自分の購入したライセンスの種類を選択してSAVEします。

新たに表示された REGISTER… を選択するとトークン入力画面が開きます。

ここで一度CML HTML5 UIを離れISOファイルのダウンロードを行ったCiscoの購入ページにアクセスします。
そこでView license(s) を選択して表示されるトークンをコピーします。

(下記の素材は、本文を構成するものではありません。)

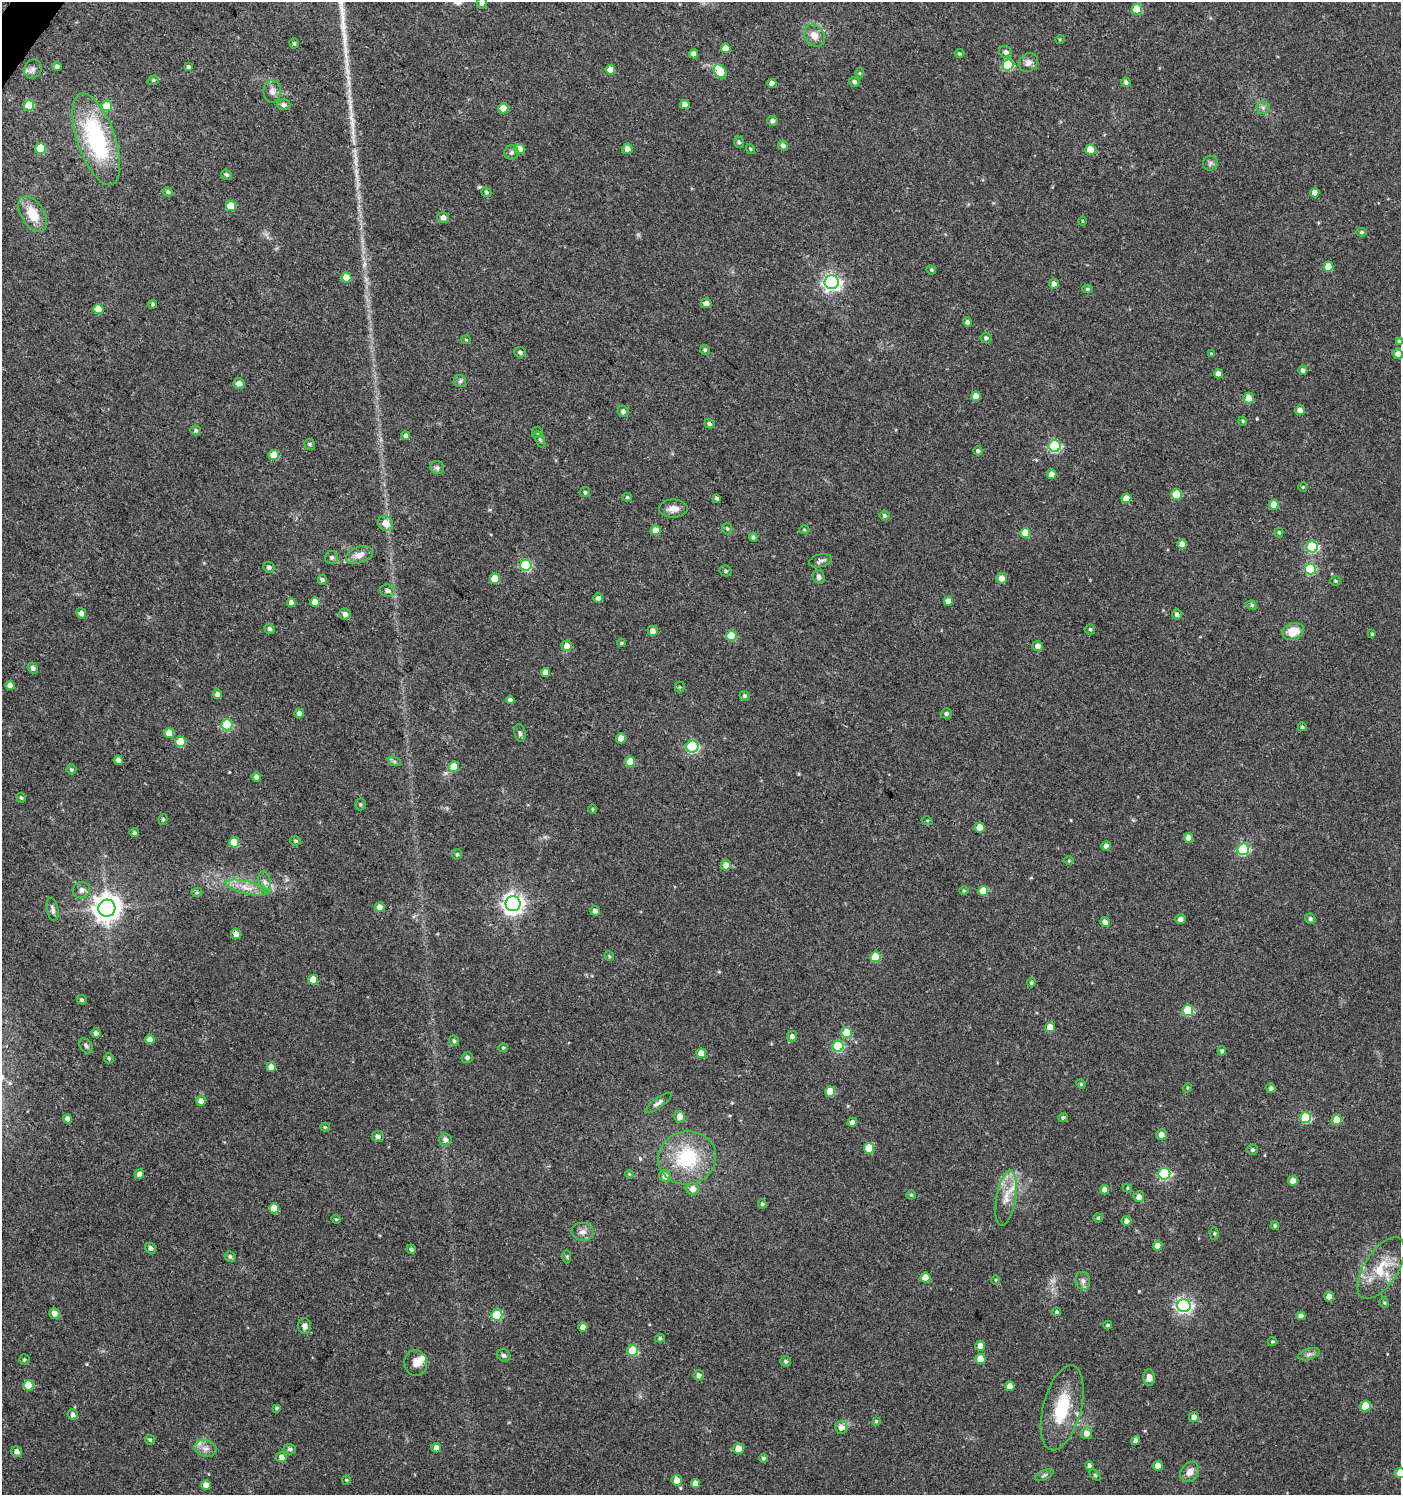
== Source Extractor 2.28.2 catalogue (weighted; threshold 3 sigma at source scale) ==
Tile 11 of 4 x 4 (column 3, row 3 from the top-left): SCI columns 2975-4373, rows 1502-2994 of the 6017 x 5983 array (HDU 1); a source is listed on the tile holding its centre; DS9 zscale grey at full resolution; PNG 1403 x 1497 px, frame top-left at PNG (2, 2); each listed source drawn as its Kron ellipse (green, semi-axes under 4 px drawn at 4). Shown black and unused: <1% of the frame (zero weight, under 3 of 4 exposures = <1% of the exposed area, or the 3 px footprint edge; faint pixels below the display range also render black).
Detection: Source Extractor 2.28.2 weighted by HDU 2 'WHT'; one run over the whole footprint, this tile lists its part. Background 0.0237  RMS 0.0039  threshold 0.0177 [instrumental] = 3 sigma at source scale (4.5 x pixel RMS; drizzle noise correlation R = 1.50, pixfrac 1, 0.0396/0.0396 arcsec/px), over >= 5 px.
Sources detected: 305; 2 inside a brighter listed object's ellipse — not listed separately; the other 303 listed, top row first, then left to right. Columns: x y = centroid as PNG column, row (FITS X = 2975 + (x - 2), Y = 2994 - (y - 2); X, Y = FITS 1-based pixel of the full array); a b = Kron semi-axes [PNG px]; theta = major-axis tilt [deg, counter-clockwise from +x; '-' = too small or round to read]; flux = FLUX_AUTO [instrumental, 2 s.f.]
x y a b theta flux
482 3 5 5 - 0.98
1137 9 5 5 - 11
814 36 12 9 -51 3.2
1060 39 5 3 - 0.35
294 43 5 4 - 0.59
726 48 5 5 - 4.9
1005 52 7 6 - 1.4
959 53 5 4 - 0.55
694 54 4 4 - 2
1028 63 10 9 - 2
1008 65 5 5 - 25
57 66 5 4 - 1
188 67 4 3 - 1.6
33 69 10 8 62 1.9
610 70 5 5 - 5
720 71 7 5 -55 9.9
860 73 5 3 - 0.36
153 80 6 4 19 0.57
854 82 5 5 - 1
1126 82 5 4 - 0.97
772 83 4 4 - 1.6
272 91 11 8 87 2.2
685 104 5 4 - 2.6
29 105 5 5 - 12
284 105 7 5 -1 1.3
107 106 5 5 - 7
503 108 5 5 - 4.7
1263 108 7 6 - 1.2
773 121 5 5 - 1.1
96 139 48 19 -71 47
739 142 6 4 -71 0.77
783 145 5 5 - 1.3
41 148 5 5 - 13
519 149 5 5 - 4.6
627 149 5 5 - 2.4
750 149 5 4 - 0.44
1090 150 5 5 - 7.8
511 152 7 7 - 1.1
1210 163 7 7 - 1.1
227 175 6 5 - 0.81
168 192 5 4 - 0.79
486 192 5 4 - 0.68
1315 193 4 4 - 2.7
231 206 5 5 - 10
33 214 20 11 -59 8.7
443 217 5 5 - 2
1082 221 4 3 - 0.31
1362 232 5 4 - 0.65
1328 267 5 5 - 5.7
931 270 5 4 - 0.44
346 277 5 5 - 5
832 282 7 7 - 130
1054 284 5 4 - 1.8
1087 289 5 4 - 0.62
706 303 5 5 - 2.3
153 304 4 4 - 0.62
98 309 5 5 - 4.9
967 322 4 4 - 1.2
986 338 5 5 - 0.94
466 340 5 4 - 0.41
1399 341 4 3 - 0.57
705 350 5 4 - 0.65
520 352 6 5 - 1
1211 354 4 3 - 0.46
1398 354 5 5 - 1.9
1303 370 4 4 - 1.3
1218 374 4 4 - 2.9
460 381 6 6 - 0.82
239 383 6 5 - 2.1
976 396 5 4 - 3.5
1249 398 5 5 - 4.3
1300 410 5 5 - 2
623 411 6 5 - 1.3
1243 421 4 4 - 0.49
709 424 5 4 - 0.94
196 430 5 5 - 0.78
537 432 6 5 - 0.68
406 436 4 4 - 1.7
540 439 8 4 -64 0.66
310 444 5 5 - 0.66
1055 446 6 6 - 41
978 451 4 4 - 0.79
274 455 5 5 - 6.4
437 468 7 6 - 1.2
1052 474 5 4 - 2.3
1303 487 5 4 - 0.43
585 492 5 5 - 0.7
1177 494 5 5 - 13
627 497 5 4 - 0.53
717 498 4 3 - 0.7
1126 498 5 5 - 5.1
1274 505 5 5 - 5.2
673 509 14 9 1 2.9
885 515 5 5 - 0.79
386 523 8 6 -51 4.1
727 528 6 5 - 0.59
656 530 5 5 - 4.3
804 530 5 3 - 0.41
1279 532 5 4 - 0.65
1025 533 5 5 - 9
753 537 4 4 - 0.67
1182 544 5 4 - 2.6
1312 547 5 5 - 32
359 555 14 8 19 3.2
332 558 6 6 - 0.9
821 561 12 6 13 1.3
526 565 5 5 - 29
269 567 6 5 - 0.98
1310 569 5 5 - 24
725 571 6 5 - 0.77
819 577 7 5 -64 1.1
1002 578 5 5 - 3.4
495 579 5 5 - 7.5
322 580 5 4 - 0.91
1336 581 5 4 - 0.49
388 591 8 6 -11 1.6
598 598 5 4 - 1.4
948 601 4 4 - 3
315 602 5 4 - 3.5
291 603 4 4 - 2.1
1252 605 5 4 - 0.63
81 613 5 5 - 1.9
345 614 6 5 - 1.5
1177 614 5 5 - 1.2
269 629 5 5 - 0.92
1090 629 5 5 - 0.59
653 631 5 5 - 2
1293 631 11 8 17 6.8
1372 634 4 4 - 0.5
731 636 5 5 - 11
622 643 4 4 - 0.43
567 646 5 5 - 3.8
1038 646 5 5 - 2.1
33 668 5 5 - 1.4
545 672 4 4 - 2.7
10 685 5 4 - 2.1
680 687 5 5 - 0.46
217 694 5 4 - 1.5
744 696 5 4 - 0.71
510 700 4 4 - 1
299 713 5 4 - 1.9
946 713 5 5 - 1
227 725 5 5 - 26
1302 727 4 4 - 0.69
169 733 5 5 - 4.5
520 733 8 5 -80 0.96
621 738 5 5 - 5.2
180 742 5 5 - 12
692 747 6 6 - 43
118 760 4 4 - 1.6
394 761 7 4 -19 0.71
630 762 5 5 - 6.2
454 767 5 5 - 6.3
71 770 5 5 - 0.69
256 777 4 4 - 1.7
21 798 5 4 - 0.62
360 804 6 5 - 0.63
593 809 5 3 - 0.41
163 819 5 4 - 0.64
927 820 5 3 - 0.39
980 828 5 5 - 5.4
134 833 4 4 - 0.76
1188 838 5 4 - 3.3
296 841 5 4 - 0.6
234 842 5 5 - 8.7
1106 846 4 4 - 1.5
1243 849 6 5 - 34
457 854 5 4 - 0.66
1069 861 5 3 - 0.36
726 865 5 5 - 2.8
265 882 11 6 -76 1.6
247 888 22 6 -13 4.3
81 890 9 8 - 1.8
964 891 5 3 - 0.38
983 891 5 5 - 7.5
197 892 5 4 - 0.57
513 904 7 7 - 230
380 907 5 5 - 2.5
107 908 8 8 - 470
53 909 12 5 -78 1.4
595 911 5 4 - 1.5
1180 919 5 4 - 2.1
1310 919 5 5 - 0.91
1105 922 5 4 - 1.9
236 934 5 5 - 2.3
609 956 5 4 - 0.54
875 957 5 5 - 13
313 980 5 5 - 6.2
1031 983 4 3 - 0.54
82 1000 5 4 - 0.65
1188 1010 5 5 - 22
1050 1027 5 5 - 5.3
96 1033 5 5 - 1.5
846 1033 5 5 - 9.2
792 1036 5 5 - 1.2
150 1040 4 4 - 2.6
454 1041 6 4 -44 0.76
86 1046 9 5 -50 1.2
838 1046 5 5 - 21
503 1048 4 4 - 0.43
1222 1051 4 4 - 0.85
701 1053 5 5 - 5.5
467 1057 6 5 - 1.1
109 1058 5 5 - 0.69
271 1067 4 4 - 2.8
1081 1084 5 4 - 0.45
1188 1088 5 4 - 0.43
1271 1088 5 4 - 1
830 1092 5 5 - 9.2
201 1101 5 5 - 2.2
658 1103 16 5 35 1.4
680 1117 6 5 - 3
1063 1117 5 4 - 0.73
1305 1118 5 5 - 18
68 1119 4 4 - 2.4
1337 1120 5 5 - 6.4
852 1122 5 4 - 2.2
325 1127 4 4 - 0.38
1161 1135 5 5 - 2.2
378 1136 6 5 - 1.1
445 1140 6 6 - 1.5
869 1148 5 5 - 10
1252 1150 5 5 - 0.81
687 1158 29 26 14 26
139 1174 5 4 - 2.4
629 1174 4 3 - 0.36
1164 1174 6 6 - 37
665 1176 6 5 - 2.9
1293 1181 5 5 - 3.6
1127 1188 4 4 - 0.5
693 1189 6 6 - 3.2
1105 1190 4 4 - 3
911 1195 5 4 - 0.5
1139 1197 5 5 - 2.5
1006 1198 28 9 80 6.5
762 1204 4 4 - 0.71
274 1208 5 5 - 6.6
1098 1218 4 4 - 0.5
336 1219 4 4 - 0.43
1127 1221 5 4 - 1.8
1275 1226 4 4 - 0.76
583 1232 11 9 -7 2.2
1214 1233 6 4 90 0.6
1157 1246 5 4 - 3.2
151 1248 6 5 - 1.2
411 1249 5 4 - 0.81
230 1256 5 5 - 0.82
567 1256 7 3 -90 0.5
1381 1268 35 17 58 13
925 1277 5 5 - 4.6
995 1280 4 3 - 0.36
1083 1281 9 7 -79 1.6
1329 1296 5 4 - 2.5
1384 1303 5 4 - 0.55
1184 1305 7 6 - 100
1056 1312 4 4 - 0.71
55 1313 5 5 - 2.4
497 1315 5 5 - 22
1301 1316 4 4 - 1.6
1108 1325 4 3 - 0.58
305 1326 7 6 - 1.6
583 1327 4 4 - 2.6
660 1338 5 4 - 0.62
1272 1341 5 4 - 0.51
980 1346 5 5 - 2.8
633 1351 5 5 - 18
1309 1354 11 5 18 1.4
504 1355 7 6 - 1
980 1359 5 5 - 7
24 1360 5 5 - 0.59
786 1361 5 5 - 0.86
416 1363 13 11 -86 3.3
699 1375 5 5 - 1.5
1149 1378 8 6 -86 1.9
28 1385 5 5 - 10
1010 1386 5 4 - 3.5
1365 1406 5 5 - 13
277 1408 4 3 - 0.52
1062 1408 43 19 75 20
73 1415 5 5 - 1.4
1194 1417 5 4 - 1.9
876 1421 4 3 - 0.49
841 1427 6 6 - 2.8
1086 1433 6 6 - 2.9
150 1440 5 4 - 0.6
1136 1441 5 4 - 1.6
206 1448 11 8 -17 2.4
436 1448 4 4 - 1.9
290 1449 6 5 - 0.73
738 1449 5 5 - 5
17 1452 6 5 - 1.7
281 1457 5 5 - 2
763 1458 4 4 - 0.74
1089 1466 4 4 - 1.1
1158 1466 5 5 - 4.1
1190 1472 11 8 52 3.1
1400 1473 5 5 - 10
1044 1475 10 4 26 0.85
1095 1475 6 4 -46 0.58
346 1480 4 4 - 0.41
677 1480 5 5 - 4.3
695 1483 4 4 - 2.7
206 1485 5 4 - 2.4
Overlapping masked pixels (flux is a lower limit): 1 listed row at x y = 236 934
Isophote crosses this tile's border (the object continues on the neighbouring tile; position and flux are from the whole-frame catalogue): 3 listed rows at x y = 482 3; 1399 341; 1400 1473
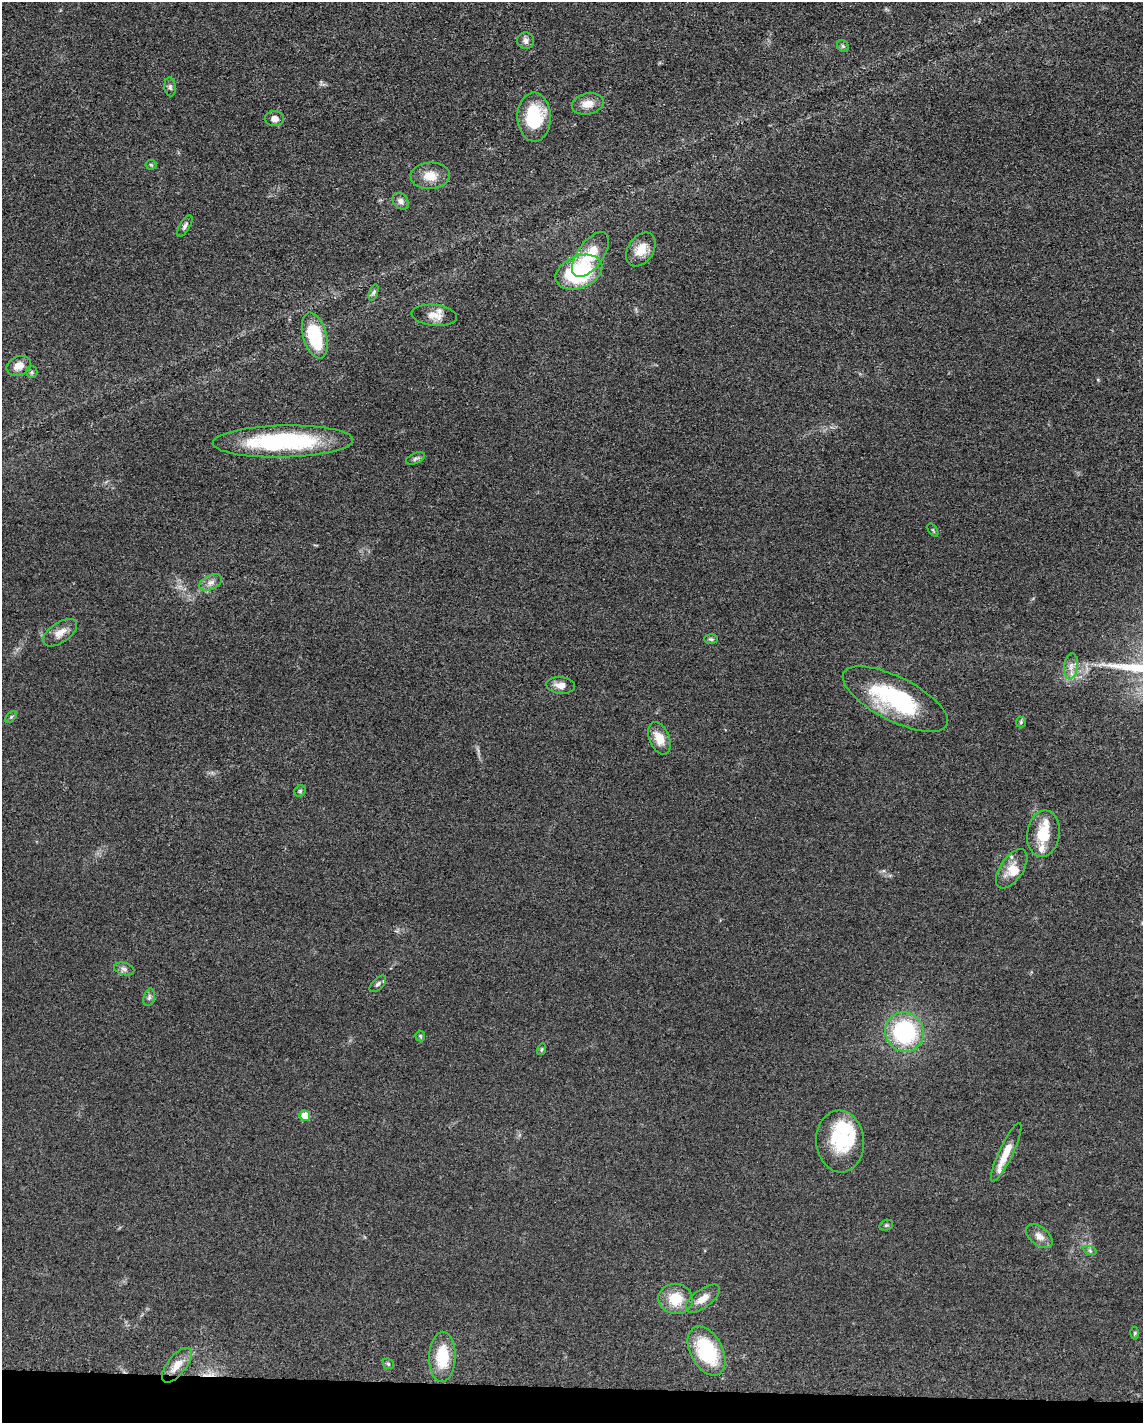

CML HTML5 UIへ戻り、コピーしたトークンを貼り付けます。
下にあるチェックボックスは初回なら不要ですが、とりあえずチェックを入れておいた方が良いです。
入力したらREGISTERを選択します。

以下のように表示がRegisteredやAuthorizedになればライセンス登録は完了です。

おわりに
普通にVMware Workstation Proなどでデプロイすればいい話ですが、どうしてもHyper-Vでデプロイしたい方の参考になれば幸いです。